● Data for processing
━━━━━━━━━━━━━━━━━━━━━━━━━━━━━━

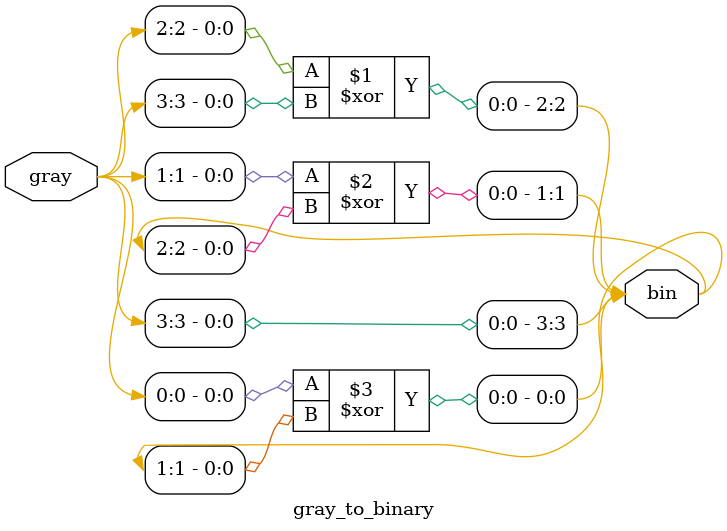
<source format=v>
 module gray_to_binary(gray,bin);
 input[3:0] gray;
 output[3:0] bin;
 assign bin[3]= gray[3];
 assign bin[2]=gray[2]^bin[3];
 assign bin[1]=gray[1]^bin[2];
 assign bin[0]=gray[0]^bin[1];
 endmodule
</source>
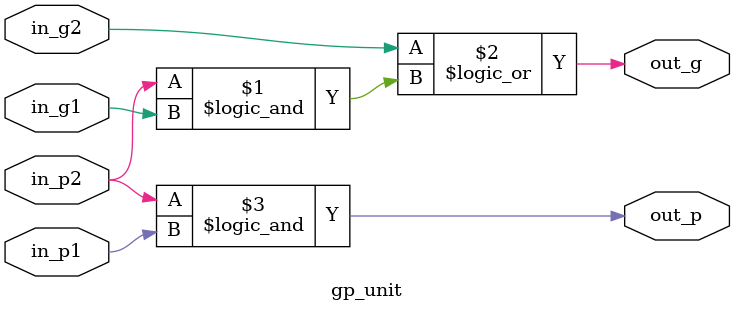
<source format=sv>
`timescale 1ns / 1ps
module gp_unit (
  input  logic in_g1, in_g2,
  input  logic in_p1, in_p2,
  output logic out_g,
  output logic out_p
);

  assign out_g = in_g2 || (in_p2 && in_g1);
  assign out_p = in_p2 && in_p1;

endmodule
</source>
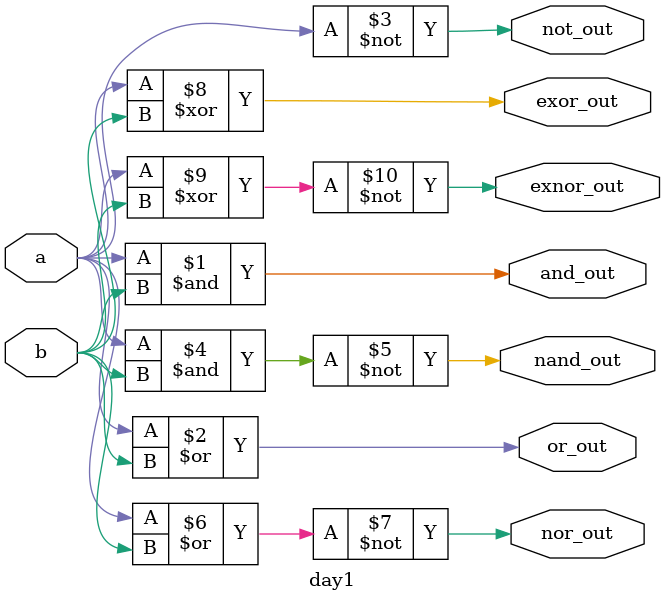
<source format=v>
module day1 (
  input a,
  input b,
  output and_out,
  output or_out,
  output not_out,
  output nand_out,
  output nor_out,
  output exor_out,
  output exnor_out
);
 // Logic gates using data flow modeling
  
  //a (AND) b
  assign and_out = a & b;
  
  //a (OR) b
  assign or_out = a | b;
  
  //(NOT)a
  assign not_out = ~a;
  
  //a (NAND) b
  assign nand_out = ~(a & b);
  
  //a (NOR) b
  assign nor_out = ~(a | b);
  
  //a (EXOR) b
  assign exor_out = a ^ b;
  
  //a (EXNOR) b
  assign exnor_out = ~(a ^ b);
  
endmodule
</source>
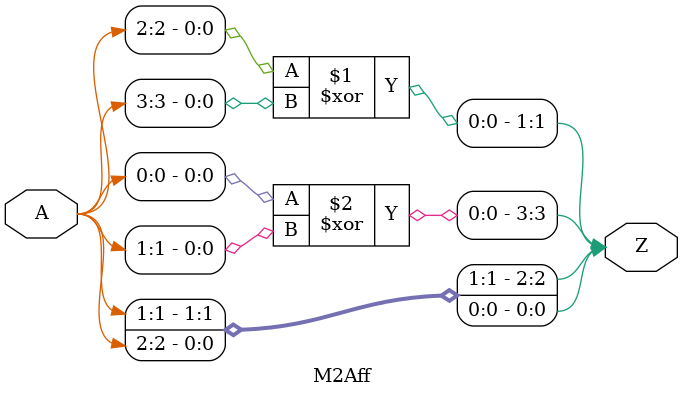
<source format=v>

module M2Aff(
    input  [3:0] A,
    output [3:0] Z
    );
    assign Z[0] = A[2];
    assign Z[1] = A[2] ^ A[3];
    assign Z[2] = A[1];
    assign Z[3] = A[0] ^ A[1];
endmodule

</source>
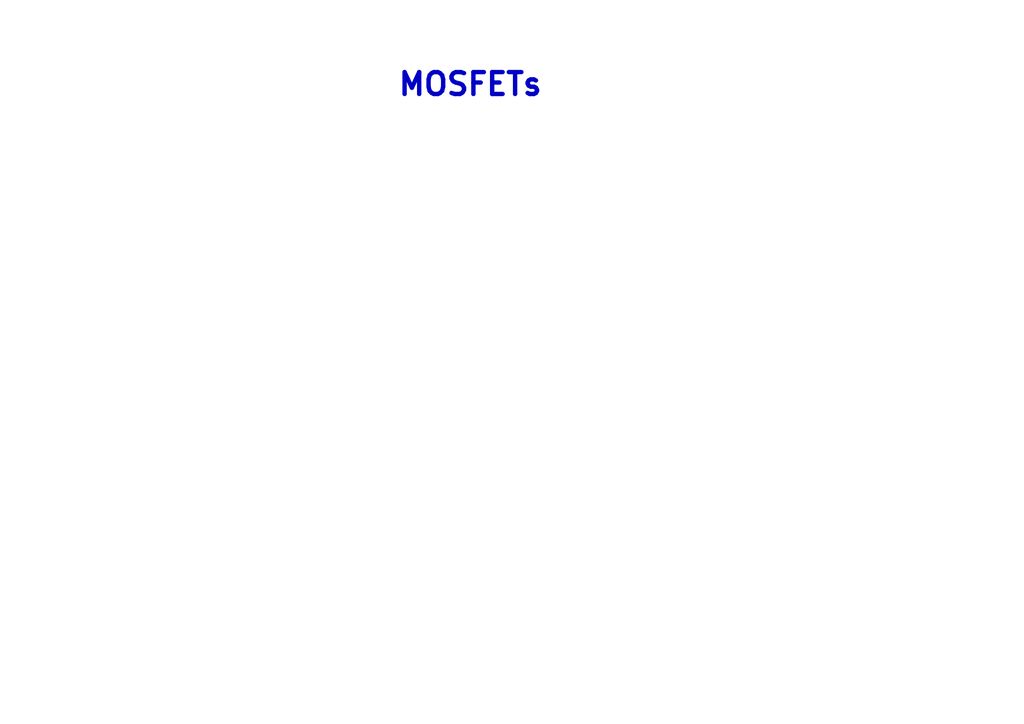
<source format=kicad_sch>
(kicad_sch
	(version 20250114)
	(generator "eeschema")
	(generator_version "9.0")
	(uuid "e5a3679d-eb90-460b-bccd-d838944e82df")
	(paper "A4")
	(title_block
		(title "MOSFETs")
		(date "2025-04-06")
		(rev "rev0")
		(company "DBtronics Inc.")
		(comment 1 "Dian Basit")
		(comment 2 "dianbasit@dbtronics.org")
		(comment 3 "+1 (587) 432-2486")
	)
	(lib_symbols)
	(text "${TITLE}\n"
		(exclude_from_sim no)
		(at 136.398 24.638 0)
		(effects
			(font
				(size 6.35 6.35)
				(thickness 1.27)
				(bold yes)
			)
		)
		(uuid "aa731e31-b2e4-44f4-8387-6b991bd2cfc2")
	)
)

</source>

━━━━━━━━━━━━━━━━━━━━━━━━━━━━━━

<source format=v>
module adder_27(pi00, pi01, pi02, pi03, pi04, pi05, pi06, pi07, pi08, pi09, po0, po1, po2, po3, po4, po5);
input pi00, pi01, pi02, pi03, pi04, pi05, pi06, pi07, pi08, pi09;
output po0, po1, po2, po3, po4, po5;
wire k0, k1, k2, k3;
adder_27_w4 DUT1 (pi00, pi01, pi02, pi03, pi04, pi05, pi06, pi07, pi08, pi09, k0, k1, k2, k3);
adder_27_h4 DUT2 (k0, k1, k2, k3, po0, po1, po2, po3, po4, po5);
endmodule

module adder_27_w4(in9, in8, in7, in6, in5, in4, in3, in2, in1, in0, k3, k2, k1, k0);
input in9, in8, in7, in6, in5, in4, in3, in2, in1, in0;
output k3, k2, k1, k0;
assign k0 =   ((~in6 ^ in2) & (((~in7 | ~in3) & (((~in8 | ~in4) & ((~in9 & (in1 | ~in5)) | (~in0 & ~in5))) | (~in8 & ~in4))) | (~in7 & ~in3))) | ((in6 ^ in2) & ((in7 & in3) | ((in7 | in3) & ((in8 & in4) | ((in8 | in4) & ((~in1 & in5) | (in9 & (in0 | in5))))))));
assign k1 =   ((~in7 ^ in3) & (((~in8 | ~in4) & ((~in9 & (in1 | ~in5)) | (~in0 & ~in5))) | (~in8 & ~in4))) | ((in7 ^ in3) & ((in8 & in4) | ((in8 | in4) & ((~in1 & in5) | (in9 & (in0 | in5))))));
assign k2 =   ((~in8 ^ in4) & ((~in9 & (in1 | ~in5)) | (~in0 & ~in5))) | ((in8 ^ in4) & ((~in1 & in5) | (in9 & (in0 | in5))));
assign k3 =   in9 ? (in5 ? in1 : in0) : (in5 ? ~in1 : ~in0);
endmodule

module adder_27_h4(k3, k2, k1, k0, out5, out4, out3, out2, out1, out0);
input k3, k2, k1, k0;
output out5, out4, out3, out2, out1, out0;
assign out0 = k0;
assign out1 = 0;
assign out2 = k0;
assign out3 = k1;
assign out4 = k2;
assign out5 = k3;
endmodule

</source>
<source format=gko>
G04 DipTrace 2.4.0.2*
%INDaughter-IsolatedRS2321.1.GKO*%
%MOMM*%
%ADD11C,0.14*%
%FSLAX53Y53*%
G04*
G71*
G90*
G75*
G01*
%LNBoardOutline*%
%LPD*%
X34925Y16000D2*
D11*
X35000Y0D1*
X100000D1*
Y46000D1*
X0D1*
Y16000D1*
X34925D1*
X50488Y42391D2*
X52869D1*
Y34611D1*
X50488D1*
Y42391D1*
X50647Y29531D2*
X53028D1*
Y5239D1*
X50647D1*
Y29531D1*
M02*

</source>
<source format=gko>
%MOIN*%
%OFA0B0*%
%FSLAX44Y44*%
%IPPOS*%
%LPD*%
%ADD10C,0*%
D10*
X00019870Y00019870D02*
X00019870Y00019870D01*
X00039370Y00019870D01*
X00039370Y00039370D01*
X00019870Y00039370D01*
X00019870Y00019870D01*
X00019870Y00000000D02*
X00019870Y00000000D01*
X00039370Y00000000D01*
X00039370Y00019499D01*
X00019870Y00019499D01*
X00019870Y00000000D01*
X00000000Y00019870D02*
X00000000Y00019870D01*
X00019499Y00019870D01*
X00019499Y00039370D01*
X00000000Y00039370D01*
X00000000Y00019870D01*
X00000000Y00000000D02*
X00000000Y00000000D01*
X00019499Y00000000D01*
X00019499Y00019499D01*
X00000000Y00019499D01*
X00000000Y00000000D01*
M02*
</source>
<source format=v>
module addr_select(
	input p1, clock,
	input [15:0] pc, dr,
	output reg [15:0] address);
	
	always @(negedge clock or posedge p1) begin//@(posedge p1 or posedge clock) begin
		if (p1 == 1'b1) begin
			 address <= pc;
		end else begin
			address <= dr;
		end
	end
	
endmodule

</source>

━━━━━━━━━━━━━━━━━━━━━━━━━━━━━━

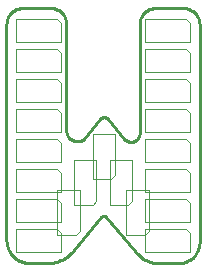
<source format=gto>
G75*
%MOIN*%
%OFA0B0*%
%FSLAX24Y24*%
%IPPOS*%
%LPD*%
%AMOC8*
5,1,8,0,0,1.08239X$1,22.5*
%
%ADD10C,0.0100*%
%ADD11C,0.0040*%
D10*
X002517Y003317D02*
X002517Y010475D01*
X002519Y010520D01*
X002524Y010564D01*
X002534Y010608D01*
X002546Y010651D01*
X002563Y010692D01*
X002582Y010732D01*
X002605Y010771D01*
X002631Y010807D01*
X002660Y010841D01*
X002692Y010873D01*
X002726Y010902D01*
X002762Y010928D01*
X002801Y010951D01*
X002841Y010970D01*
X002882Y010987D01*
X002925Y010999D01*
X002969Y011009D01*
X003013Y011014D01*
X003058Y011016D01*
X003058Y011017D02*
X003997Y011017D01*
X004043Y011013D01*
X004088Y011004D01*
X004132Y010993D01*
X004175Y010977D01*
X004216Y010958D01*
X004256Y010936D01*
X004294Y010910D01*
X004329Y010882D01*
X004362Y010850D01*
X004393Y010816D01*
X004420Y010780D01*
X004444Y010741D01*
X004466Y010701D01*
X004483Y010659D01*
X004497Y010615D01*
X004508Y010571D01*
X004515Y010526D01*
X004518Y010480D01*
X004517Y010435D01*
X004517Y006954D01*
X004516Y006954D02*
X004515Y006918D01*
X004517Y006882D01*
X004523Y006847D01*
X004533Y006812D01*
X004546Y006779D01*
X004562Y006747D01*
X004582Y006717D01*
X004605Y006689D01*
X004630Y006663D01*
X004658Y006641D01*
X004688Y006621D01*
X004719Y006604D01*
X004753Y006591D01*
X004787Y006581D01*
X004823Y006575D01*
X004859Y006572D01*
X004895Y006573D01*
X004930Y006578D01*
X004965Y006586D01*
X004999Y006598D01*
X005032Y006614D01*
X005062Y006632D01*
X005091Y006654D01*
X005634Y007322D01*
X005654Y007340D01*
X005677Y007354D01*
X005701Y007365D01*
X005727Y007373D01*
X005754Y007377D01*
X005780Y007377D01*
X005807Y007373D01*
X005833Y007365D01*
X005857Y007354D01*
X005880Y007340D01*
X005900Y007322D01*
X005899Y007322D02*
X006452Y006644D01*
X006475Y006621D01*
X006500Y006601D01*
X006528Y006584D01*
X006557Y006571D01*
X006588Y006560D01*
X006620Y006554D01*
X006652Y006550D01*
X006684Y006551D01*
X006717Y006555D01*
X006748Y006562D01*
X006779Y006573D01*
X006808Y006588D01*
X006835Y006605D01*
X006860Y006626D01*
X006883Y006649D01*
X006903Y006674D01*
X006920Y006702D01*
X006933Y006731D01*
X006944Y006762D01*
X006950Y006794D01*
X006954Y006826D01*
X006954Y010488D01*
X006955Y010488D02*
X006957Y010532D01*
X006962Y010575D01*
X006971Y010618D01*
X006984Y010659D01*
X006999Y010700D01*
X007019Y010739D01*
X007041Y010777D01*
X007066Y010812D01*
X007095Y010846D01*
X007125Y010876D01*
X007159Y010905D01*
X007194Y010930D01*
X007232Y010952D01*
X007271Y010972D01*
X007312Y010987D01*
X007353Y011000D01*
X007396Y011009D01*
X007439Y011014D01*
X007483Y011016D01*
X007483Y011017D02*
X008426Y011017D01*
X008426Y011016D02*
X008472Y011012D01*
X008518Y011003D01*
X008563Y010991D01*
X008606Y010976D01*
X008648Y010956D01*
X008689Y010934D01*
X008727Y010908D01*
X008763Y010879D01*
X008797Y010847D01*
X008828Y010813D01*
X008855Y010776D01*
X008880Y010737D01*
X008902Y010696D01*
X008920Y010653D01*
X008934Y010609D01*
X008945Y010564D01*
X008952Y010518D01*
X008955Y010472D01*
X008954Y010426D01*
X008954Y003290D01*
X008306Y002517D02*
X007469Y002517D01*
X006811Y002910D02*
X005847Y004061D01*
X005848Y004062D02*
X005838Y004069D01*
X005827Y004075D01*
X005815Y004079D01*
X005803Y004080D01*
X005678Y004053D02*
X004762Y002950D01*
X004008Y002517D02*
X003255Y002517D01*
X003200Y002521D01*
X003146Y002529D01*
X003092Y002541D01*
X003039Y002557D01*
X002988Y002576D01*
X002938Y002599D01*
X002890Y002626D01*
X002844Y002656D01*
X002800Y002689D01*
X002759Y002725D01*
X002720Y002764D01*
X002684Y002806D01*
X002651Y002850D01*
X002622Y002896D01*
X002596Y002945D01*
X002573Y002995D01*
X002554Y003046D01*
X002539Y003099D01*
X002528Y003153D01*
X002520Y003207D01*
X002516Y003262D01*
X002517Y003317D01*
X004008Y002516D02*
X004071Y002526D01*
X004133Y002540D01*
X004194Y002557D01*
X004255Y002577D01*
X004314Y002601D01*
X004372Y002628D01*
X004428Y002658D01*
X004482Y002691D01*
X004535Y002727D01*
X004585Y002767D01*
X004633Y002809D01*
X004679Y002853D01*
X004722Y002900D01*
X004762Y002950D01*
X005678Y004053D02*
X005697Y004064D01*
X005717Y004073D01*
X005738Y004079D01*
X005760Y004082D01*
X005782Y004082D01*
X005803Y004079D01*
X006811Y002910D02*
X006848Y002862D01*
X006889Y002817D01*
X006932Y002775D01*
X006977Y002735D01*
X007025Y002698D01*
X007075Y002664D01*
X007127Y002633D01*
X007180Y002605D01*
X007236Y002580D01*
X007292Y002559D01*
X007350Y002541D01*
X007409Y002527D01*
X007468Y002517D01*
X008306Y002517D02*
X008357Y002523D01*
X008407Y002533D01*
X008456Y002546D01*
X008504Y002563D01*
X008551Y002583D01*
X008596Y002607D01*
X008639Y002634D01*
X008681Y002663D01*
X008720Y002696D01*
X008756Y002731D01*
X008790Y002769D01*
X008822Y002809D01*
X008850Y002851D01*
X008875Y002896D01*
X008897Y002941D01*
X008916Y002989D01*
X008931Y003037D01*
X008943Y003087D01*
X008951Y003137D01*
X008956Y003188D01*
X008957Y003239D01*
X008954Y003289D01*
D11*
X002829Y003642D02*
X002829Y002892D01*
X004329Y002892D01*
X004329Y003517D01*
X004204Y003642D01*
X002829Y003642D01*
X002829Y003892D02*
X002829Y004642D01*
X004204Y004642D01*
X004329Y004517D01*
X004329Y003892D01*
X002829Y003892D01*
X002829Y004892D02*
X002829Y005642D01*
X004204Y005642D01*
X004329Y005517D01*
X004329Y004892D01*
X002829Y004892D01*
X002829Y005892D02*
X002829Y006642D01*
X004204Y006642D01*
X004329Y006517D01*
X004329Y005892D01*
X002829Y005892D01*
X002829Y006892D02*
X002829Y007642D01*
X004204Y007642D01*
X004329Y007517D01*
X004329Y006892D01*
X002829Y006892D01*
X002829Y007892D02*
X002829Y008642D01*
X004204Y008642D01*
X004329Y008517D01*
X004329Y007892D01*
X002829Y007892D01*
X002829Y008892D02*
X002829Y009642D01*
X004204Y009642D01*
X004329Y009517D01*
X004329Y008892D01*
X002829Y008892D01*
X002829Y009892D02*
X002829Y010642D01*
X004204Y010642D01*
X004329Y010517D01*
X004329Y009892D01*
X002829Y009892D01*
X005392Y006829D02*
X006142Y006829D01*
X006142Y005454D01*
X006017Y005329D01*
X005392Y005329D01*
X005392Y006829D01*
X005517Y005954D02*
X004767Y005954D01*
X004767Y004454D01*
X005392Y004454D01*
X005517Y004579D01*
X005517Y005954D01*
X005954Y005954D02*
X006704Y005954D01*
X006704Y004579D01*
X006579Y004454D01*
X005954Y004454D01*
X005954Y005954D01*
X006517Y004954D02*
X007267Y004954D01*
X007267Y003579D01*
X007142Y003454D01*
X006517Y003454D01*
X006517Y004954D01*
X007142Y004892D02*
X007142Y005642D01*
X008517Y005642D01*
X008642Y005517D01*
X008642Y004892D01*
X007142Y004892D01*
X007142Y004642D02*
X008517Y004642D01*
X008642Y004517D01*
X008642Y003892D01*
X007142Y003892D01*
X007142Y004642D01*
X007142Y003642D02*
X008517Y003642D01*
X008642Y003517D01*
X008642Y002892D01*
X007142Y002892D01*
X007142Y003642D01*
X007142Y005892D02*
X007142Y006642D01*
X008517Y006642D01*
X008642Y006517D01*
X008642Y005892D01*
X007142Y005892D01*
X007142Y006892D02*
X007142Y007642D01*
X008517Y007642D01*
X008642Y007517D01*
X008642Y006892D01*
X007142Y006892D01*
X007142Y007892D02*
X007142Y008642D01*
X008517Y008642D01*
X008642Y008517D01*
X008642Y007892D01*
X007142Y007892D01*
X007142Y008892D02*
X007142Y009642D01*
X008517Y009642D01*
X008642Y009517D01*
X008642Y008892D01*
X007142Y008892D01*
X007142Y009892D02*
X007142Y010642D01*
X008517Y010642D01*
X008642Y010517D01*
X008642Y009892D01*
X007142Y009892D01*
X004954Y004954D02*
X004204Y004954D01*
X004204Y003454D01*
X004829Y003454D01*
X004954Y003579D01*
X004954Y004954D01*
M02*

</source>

━━━━━━━━━━━━━━━━━━━━━━━━━━━━━━

● What the task requires
Look above for the line with "X008763Y010879D01*" and the line with "X008407Y002533D01*", and reproduce exactly those two lines plus every line between, nothing more.

● Task answer
X008763Y010879D01*
X008797Y010847D01*
X008828Y010813D01*
X008855Y010776D01*
X008880Y010737D01*
X008902Y010696D01*
X008920Y010653D01*
X008934Y010609D01*
X008945Y010564D01*
X008952Y010518D01*
X008955Y010472D01*
X008954Y010426D01*
X008954Y003290D01*
X008306Y002517D02*
X007469Y002517D01*
X006811Y002910D02*
X005847Y004061D01*
X005848Y004062D02*
X005838Y004069D01*
X005827Y004075D01*
X005815Y004079D01*
X005803Y004080D01*
X005678Y004053D02*
X004762Y002950D01*
X004008Y002517D02*
X003255Y002517D01*
X003200Y002521D01*
X003146Y002529D01*
X003092Y002541D01*
X003039Y002557D01*
X002988Y002576D01*
X002938Y002599D01*
X002890Y002626D01*
X002844Y002656D01*
X002800Y002689D01*
X002759Y002725D01*
X002720Y002764D01*
X002684Y002806D01*
X002651Y002850D01*
X002622Y002896D01*
X002596Y002945D01*
X002573Y002995D01*
X002554Y003046D01*
X002539Y003099D01*
X002528Y003153D01*
X002520Y003207D01*
X002516Y003262D01*
X002517Y003317D01*
X004008Y002516D02*
X004071Y002526D01*
X004133Y002540D01*
X004194Y002557D01*
X004255Y002577D01*
X004314Y002601D01*
X004372Y002628D01*
X004428Y002658D01*
X004482Y002691D01*
X004535Y002727D01*
X004585Y002767D01*
X004633Y002809D01*
X004679Y002853D01*
X004722Y002900D01*
X004762Y002950D01*
X005678Y004053D02*
X005697Y004064D01*
X005717Y004073D01*
X005738Y004079D01*
X005760Y004082D01*
X005782Y004082D01*
X005803Y004079D01*
X006811Y002910D02*
X006848Y002862D01*
X006889Y002817D01*
X006932Y002775D01*
X006977Y002735D01*
X007025Y002698D01*
X007075Y002664D01*
X007127Y002633D01*
X007180Y002605D01*
X007236Y002580D01*
X007292Y002559D01*
X007350Y002541D01*
X007409Y002527D01*
X007468Y002517D01*
X008306Y002517D02*
X008357Y002523D01*
X008407Y002533D01*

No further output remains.